Symptoms of post-Covid-19 are extremely critical, says AIIMS doctor
An official from AIIMS Delhi warned that some symptoms of the condition, such as a brain attack or a stroke in the arteries, might be highly serious and issued an additional warning for post-COVID symptoms.
In addition to inflammation in the brain, post-Covid complications in the brain may also include immediate acute situations like a brain attack or a stroke in the arteries or veins. There isn’t a black-and-white picture at the moment because the study is still ongoing, claims Prof. P Srivastava, head of the neurology division at AIIMS Delhi.
This occurs at a time when a recent study found that Long Covid affects approximately 144 million individuals globally. And around 10–20% of those who contracted the coronavirus exhibit protracted COVID symptoms.
This indicates that 4% of those who have contracted the virus may have Long Covid, albeit this number may be higher given the fact that many do not undergo Covid-19 testing.
A team from the Institute of Health Metrics and Evaluation conducted the study by gathering data between 2021 and 2022.
The incidence of new, recurring, or persistent health issues 4 weeks or more following a COVID-19 infection is known as long COVID, according to the Centers for Disease Control and Prevention. Additionally, it is referred to as post-acute COVID, post-COVID conditions, and chronic COVID.
What are the most typical signs of extended COVID?
The common symptoms of a lengthy COVID include fever, exhaustion, dyspnea, coughing, chest pain, cognitive impairment, sleep issues, muscle aches, a racing heartbeat, loss of taste or smell, despondency, or worry.
The sickness can develop worse conditions like vasculitis, heart problems, and nerve problems, according to a previous WHO warning.
What therapies/ treatments are available?
If you have been dealing with one of these illnesses for a while, you should see a doctor right once. The doctor may give you some medicine and instruct you to do some gentle exercises to loosen up your muscles and joints.

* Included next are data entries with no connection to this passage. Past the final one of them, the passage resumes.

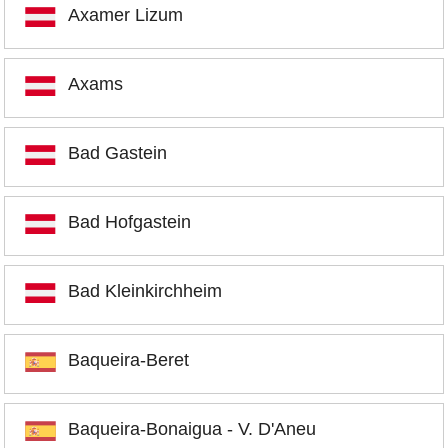
Axamer Lizum
Axams
Bad Gastein
Bad Hofgastein
Bad Kleinkirchheim
Baqueira-Beret
Baqueira-Bonaigua - V. D'Aneu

Even if it hurts, don’t stay still because doing so will just make things worse. Make a detailed plan for your day and take part in a few mild activities.
Officials from the World Health Organization (WHO) have warned that Long COVID can have serious long-term repercussions that impact every area of your body. Shortness of breath to heart issues are only a few of the many more symptoms that are yet unknown. Additionally, the UN health agency said that even while the risk of having long-term COVID after Omicron is significant (compared to other variants), more study is still needed.
Another reason to concentrate on limiting transmission is that we don’t yet fully understand the situation. According to authorities, it is advisable to avoid infection in terms of any short- and long-term effects. Long COVID is typically found many weeks after a COVID-19 episode. According to Maria Van Kerkhove of the WHO, any long-term repercussions frequently manifest 90 days after the symptoms of the initial disease have subsided. The long-term effects could not become apparent for several weeks, months, or even years.
After using Omicron, may individuals develop long-term COVID?
The existence of Omicron has just recently come to light. Therefore, making a statement could be premature.
However, Van Kerkhove noted that we still don’t fully understand long COVID. “There isn’t any indication to imply that we would observe a difference in the percentage of persons that may suffer from long COVID.”
Van Kerkhove noted the severity of the long-term consequences of the virus, stating that they range in severity from people not being able to breathe clearly to not being able to exercise anymore. The virus affects all of the body’s organs, but not all of them at once. According to certain research, one of the signs of post-COVID symptoms is an increased risk of heart disease.
What concerning COVID indicators are there?
Contrary to popular belief, COVID is more of a systemic disease than an upper respiratory condition. One year later, every part of the cardiovascular system was suffering, according to Dr Abdi Mahamud, a representative of the WHO.
“When we consider COVID, we do not consider a respiratory pathogen; rather, we consider risk and complications. That is, of course, the point of entrance, but because of the vessels, it has an impact on every area of your body. It could result in vasculitis. We need a thorough study on prolonged COVID, the WHO experts stated, adding that there has to be a lot more done in this area. High-quality clinical therapy is necessary for both short- and long-term impacts, as well as for rehabilitation.